Drittens gibt es Möglichkeiten, das Gleichgewicht besser zu wahren, wenn die zu erwartenden Kreditreste miteinkalkuliert werden. Heute muss das Parlament jeweils im Dezember, bei der Budgetverabschiedung, behaupten, im Folgejahr würde der hinterste und letzte Franken wie geplant ausgegeben werden. Jede Erfahrung zeigt, dass das niemals der Fall sein wird. Die Planungsgenauigkeit hat sich verbessert (zum Glück); aktuell verbleiben durchschnittlich etwa 2 Mrd.
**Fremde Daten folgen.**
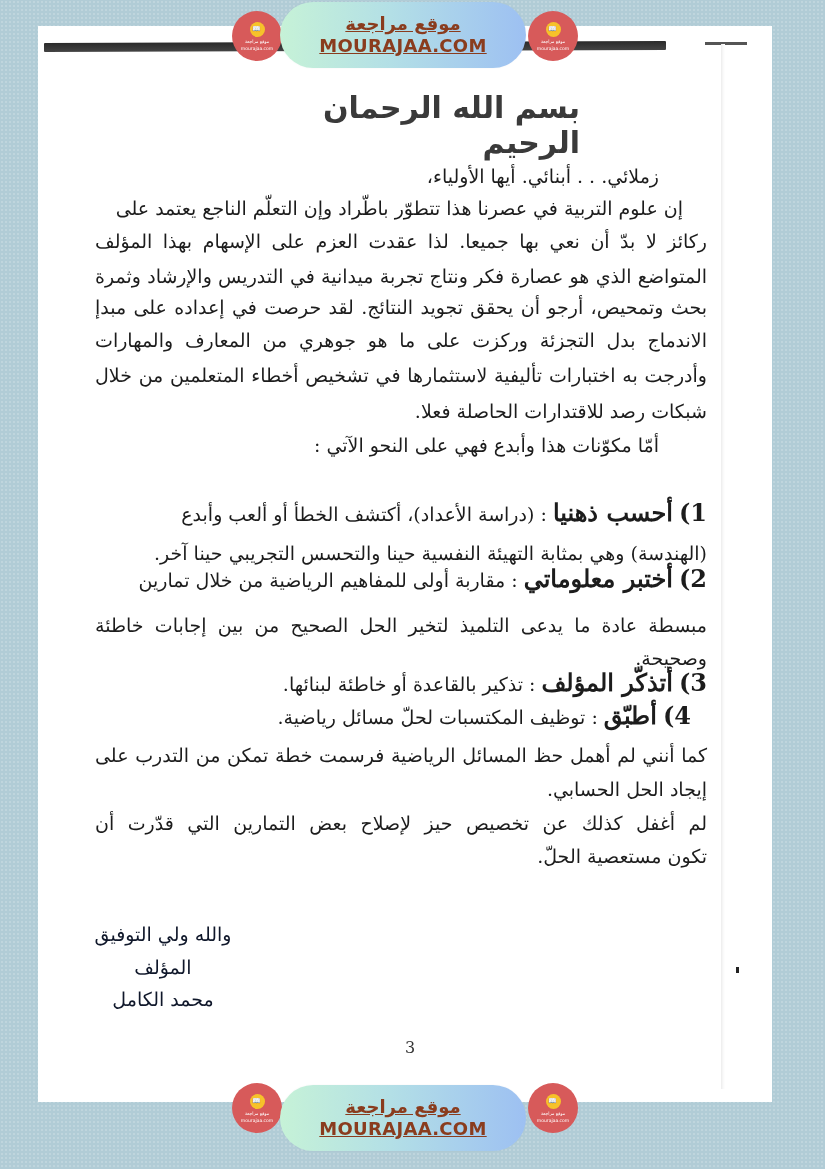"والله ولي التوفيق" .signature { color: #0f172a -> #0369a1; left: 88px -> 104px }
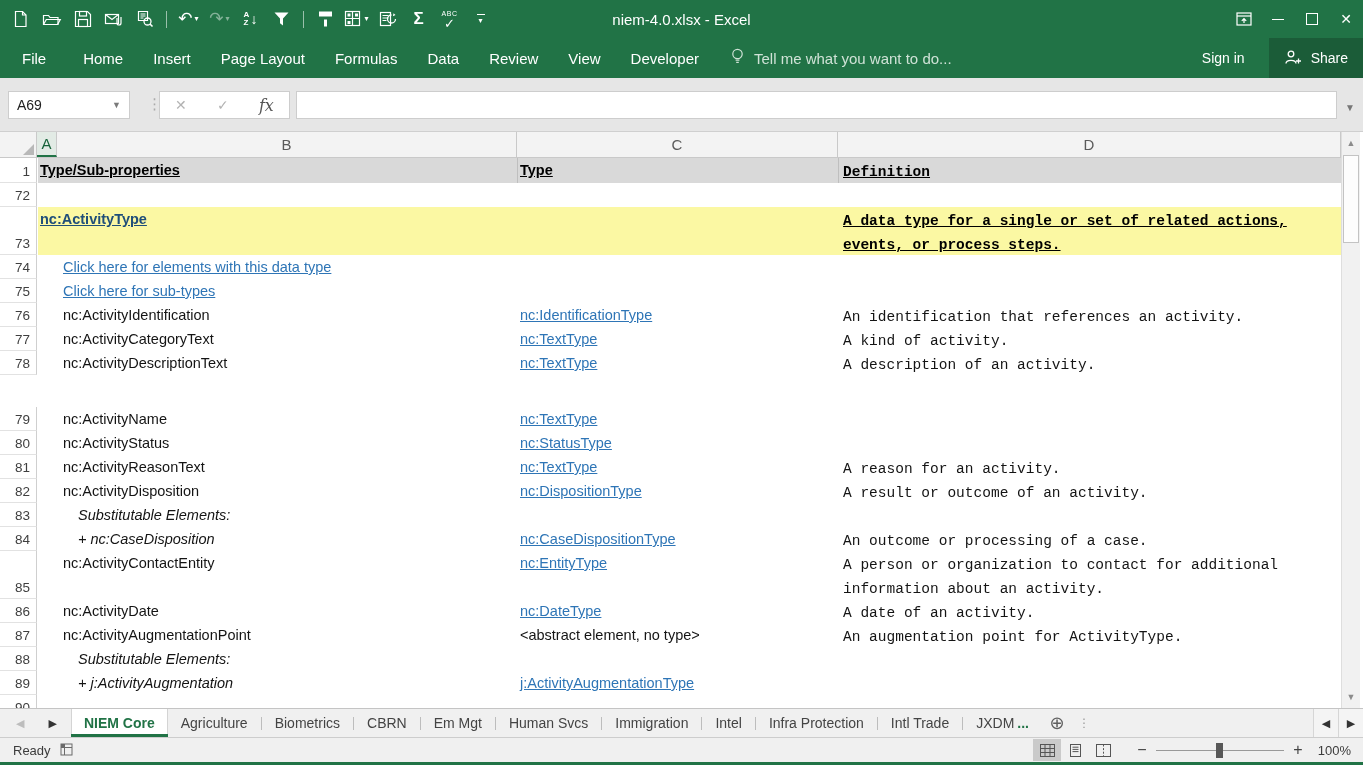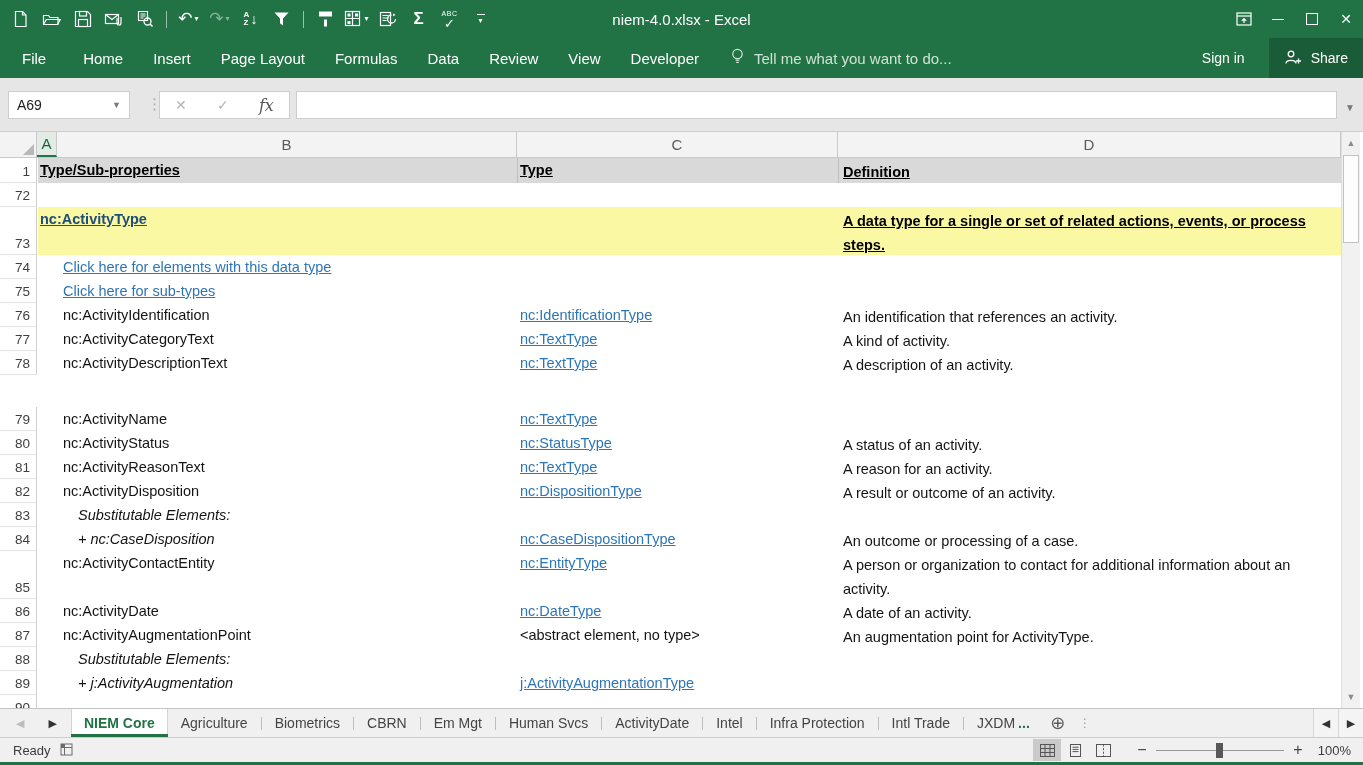"Definition" .dcol { font-family: none -> Liberation Mono, monospace }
Franken Kreditreste bei einem Gesamtetat von 86 Mrd. Franken. Eine sinnvolle Regelung könnte zum Beispiel wie folgt aussehen: Wir nehmen die letzten fünf abgeschlossenen Rechnungsjahre, von diesen den Durchschnitt der Kreditreste. Danach halbieren wir diesen Betrag noch (um wirklich auf der vorsichtigen Seite zu sein): So viel zusätzlichen Spielraum erträgt jedes Budget, ohne dass die Schulden ansteigen werden.

Fazit: Heute funktioniert die Schuldenbremse des Bundes wie ein Bremsklotz, der ständig auf der Radfelge schleift. Das ist nicht nur nervtötend, es verursacht auch unnötigen Energieverschleiss. Wir brauchen eine Bremse, die nur dann bremst, wenn wir den Bremshebel ziehen.